The Burning Wire
- Author: Jeffery Deaver
- Language: English
- Series: Lincoln Rhyme Series
- Genre: Crime, thriller
- Publisher: Simon & Schuster
- Publication date: June 2010
- Publication place: United States
- Media type: Print (hardback & paperback)
- Pages: 432
- ISBN: 1-4391-5633-6
- Preceded by: The Broken Window

= The Burning Wire =

2010 novel by Jeffery Deaver

The Burning Wire is a crime thriller novel by American writer Jeffery Deaver, featuring the officially retired, quadriplegic criminalist Lincoln Rhyme. It is the ninth novel in the Lincoln Rhyme series.

==Plot==
The sabotage of a substation of the prominent electrical energy distributor Algonquin Consolidated Power and Light Company in Queens, New York, causing a deadly arc flash leads to an investigation managed by esteemed criminalist Lincoln Rhyme and his team of investigators.

The initial primary suspect, Ray Galt, a disillusioned employee of Algonquin Consolidated, is believed to blame Algonquin and society's reliance on electricity for his leukemia, which he developed due to radiation from working close to power lines. Signals intelligence (SIGINT) suggests that Galt is backed by a previously unknown eco-terror group named "Justice For". The collected intelligence fails to specify further details of the terrorist cell, other than the name "Rahman".

A series of demand letters are sent after the first attack, ordering Algonquin to reduce its electrical distribution, or further acts of violence involving electricity would be executed.

Rhyme must also deal with a parallel investigation into a recurring antagonist in the series: the criminal Richard Logan, who is nicknamed "The Watchmaker". A joint operation is conducted between Rhyme's office and the Mexican Federal Police after Logan is located in Mexico.

In the end, it turns out that the culprit is Richard Logan, who was trying to frame Randall and the other woman for murders. Logan tries to kill Rhyme, but Rhyme predicts the attempt, and then preempts him, by cutting power of the panel.
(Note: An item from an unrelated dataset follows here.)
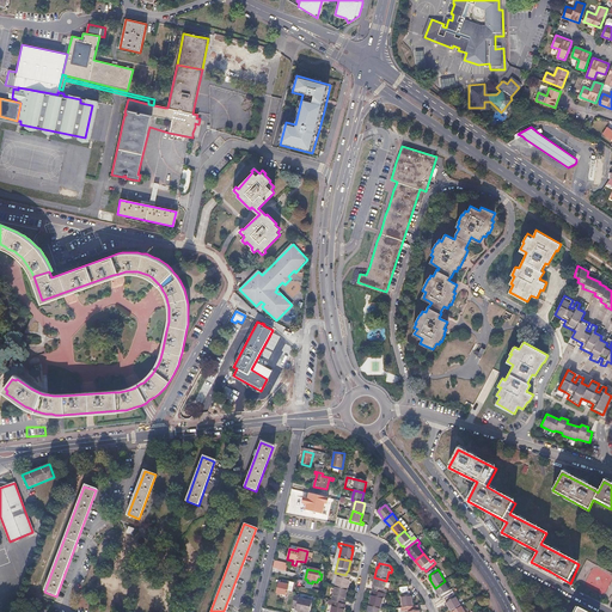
[(348,575),(346,575),(335,573),(334,576),(337,577),(335,588),(346,591),(349,580),(347,580),(348,575)]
Logan is captured. However, New York is unlikely to execute him because of their hesitancy concerning the death penalty.

==Reception and awards==
Alison Flood from The Observer criticised Deaver for burdening the flow of the story with electrical knowledge, stating that "the endless paragraphs explaining how the electricity grid works slow the plot down, throwing the reader out of the race to stop the villain...", as well as the lack of character development of Rhyme's partner, Amelia Sachs. Despite this, Flood wrote a generally positive review of The Burning Wire, specifically complimenting Deaver on his ability to deliver numerous plot twists near the conclusion of his novels.

The Burning Wire ranked at #24 on The New York Times Best Seller list for Hardcover Fiction in the July 4, 2010, publication.